In an anticipated move, the FCC, now with its full complement of three Democratic commissioners, voted at the October monthly Open Meeting to move forward with a proceeding to reestablish open internet protections for millions of American consumers and businesses. In other words – the FCC is reviving net neutrality.
While the move was not a surprise, the level of partisan animosity shown at the Commission’s regularly-scheduled monthly meeting was a bit surprising given the fact that net neutrality was very popular prior to its rollback under the Republican dominated FCC in place during last administration’s. Unless you are a provider that’s about to be regulated again after several years of making your own rules about data throttling, paid prioritization and out in out blocking of legal data, this is good news for both individual and enterprise customers. The changes back won’t happen immediately, but they are likely to happen in 2024, thus restoring regulation to the internet, which has become more like a utility than in previous years, and therefore should be regulated like a utility.
As mentioned last week in a No Jitter post, it is anticipated that the three most onerous practices that will likely disappear will be traffic throttling, paid prioritization, among other processes designed to impact content delivery. What the FCC decided this week is to restore net neutrality with a rulemaking process—including time for receipt and review of public comments, a process likely to take several months. Assuming that this part of the rule/sausage making goes smoothly, it is also reasonably likely that the matter will end up in court, as end users and non-ISP content creators (read: Google, among others) battle against the interests of the biggest internet service providers who have the most to lose when they are regulated.

Extracted page text data:
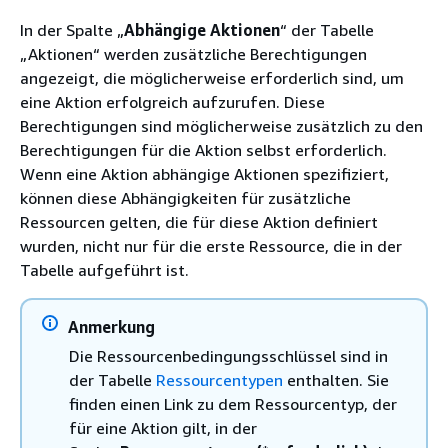
In der Spalte „
Abhängige Aktionen
“ der Tabelle
„Aktionen“ werden zusätzliche Berechtigungen
angezeigt, die möglicherweise erforderlich sind, um
eine Aktion erfolgreich aufzurufen. Diese
Berechtigungen sind möglicherweise zusätzlich zu den
Berechtigungen für die Aktion selbst erforderlich.
Wenn eine Aktion abhängige Aktionen spezifiziert,
können diese Abhängigkeiten für zusätzliche
Ressourcen gelten, die für diese Aktion definiert
wurden, nicht nur für die erste Ressource, die in der
Tabelle aufgeführt ist.
Anmerkung
Die Ressourcenbedingungsschlüssel sind in
der Tabelle
Ressourcentypen
enthalten. Sie
finden einen Link zu dem Ressourcentyp, der
für eine Aktion gilt, in der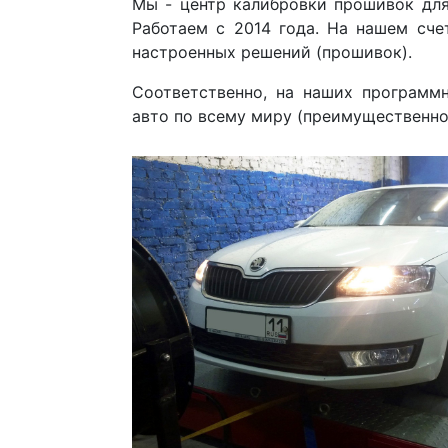
Мы - центр калибровки прошивок для
Работаем с 2014 года. На нашем сче
настроенных решений (прошивок).
Соответственно, на наших программ
авто по всему миру (преимущественно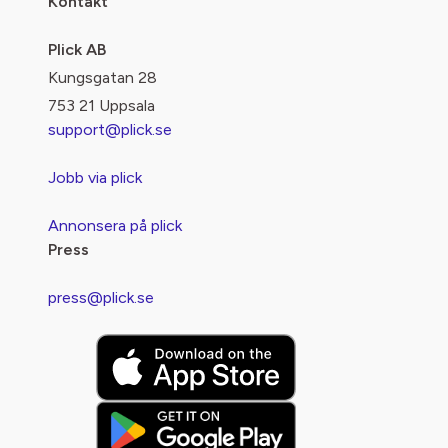
Kontakt
Plick AB
Kungsgatan 28
753 21 Uppsala
support@plick.se
Jobb via plick
Annonsera på plick
Press
press@plick.se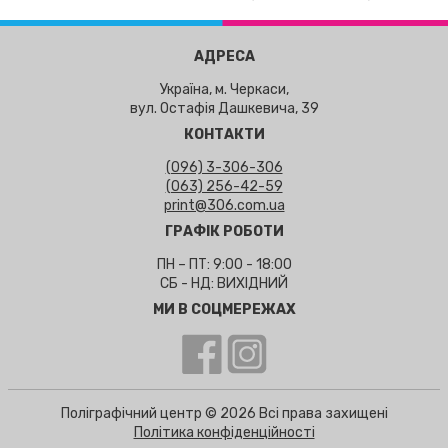
АДРЕСА
Україна, м. Черкаси,
вул. Остафія Дашкевича, 39
КОНТАКТИ
(096) 3-306-306
(063) 256-42-59
print@306.com.ua
ГРАФІК РОБОТИ
ПН – ПТ: 9:00 - 18:00
СБ - НД: ВИХІДНИЙ
МИ В СОЦМЕРЕЖАХ
Поліграфічний центр © 2026 Всі права захищені
Політика конфіденційності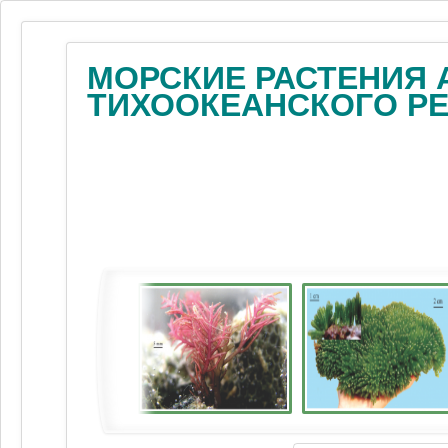
МОРСКИЕ РАСТЕНИЯ 
ТИХООКЕАНСКОГО Р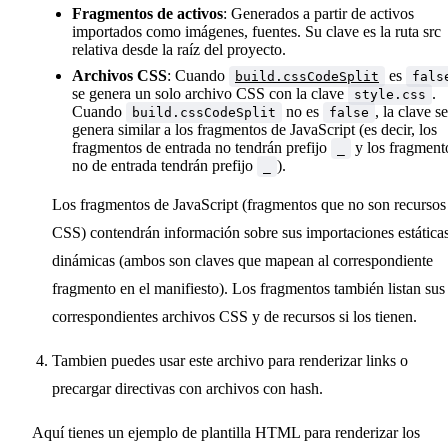
Fragmentos de activos
: Generados a partir de activos
  imports
?:
 string
[]
importados como imágenes, fuentes. Su clave es la ruta src
  /**
relativa desde la raíz del proyecto.
   * La lista de fragmentos importados dinámicamente 
   *
Archivos CSS
: Cuando
es
build.cssCodeSplit
fals
   * Los valores son las claves del manifiesto. Este 
se genera un solo archivo CSS con la clave
.
style.css
   */
Cuando
no es
, la clave se
build.cssCodeSplit
false
genera similar a los fragmentos de JavaScript (es decir, los
  dynamicImports
?:
 string
[]
fragmentos de entrada no tendrán prefijo
y los fragment
}
_
no de entrada tendrán prefijo
).
_
Los fragmentos de JavaScript (fragmentos que no son recursos
CSS) contendrán información sobre sus importaciones estática
dinámicas (ambos son claves que mapean al correspondiente
fragmento en el manifiesto). Los fragmentos también listan sus
correspondientes archivos CSS y de recursos si los tienen.
Tambien puedes usar este archivo para renderizar links o
precargar directivas con archivos con hash.
Aquí tienes un ejemplo de plantilla HTML para renderizar los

- Exercise goal
Answer these questions using the net neutrality text:
1. At which meeting did the FCC vote to move forward with the proceeding?
2. In what year are the changes likely to happen?
3. Besides time for receipt of public comments, what does the rulemaking process include?
This data is separate from the text about net neutrality.

- Task solution
1. The October monthly Open Meeting.
2. 2024.
3. Time for review of public comments.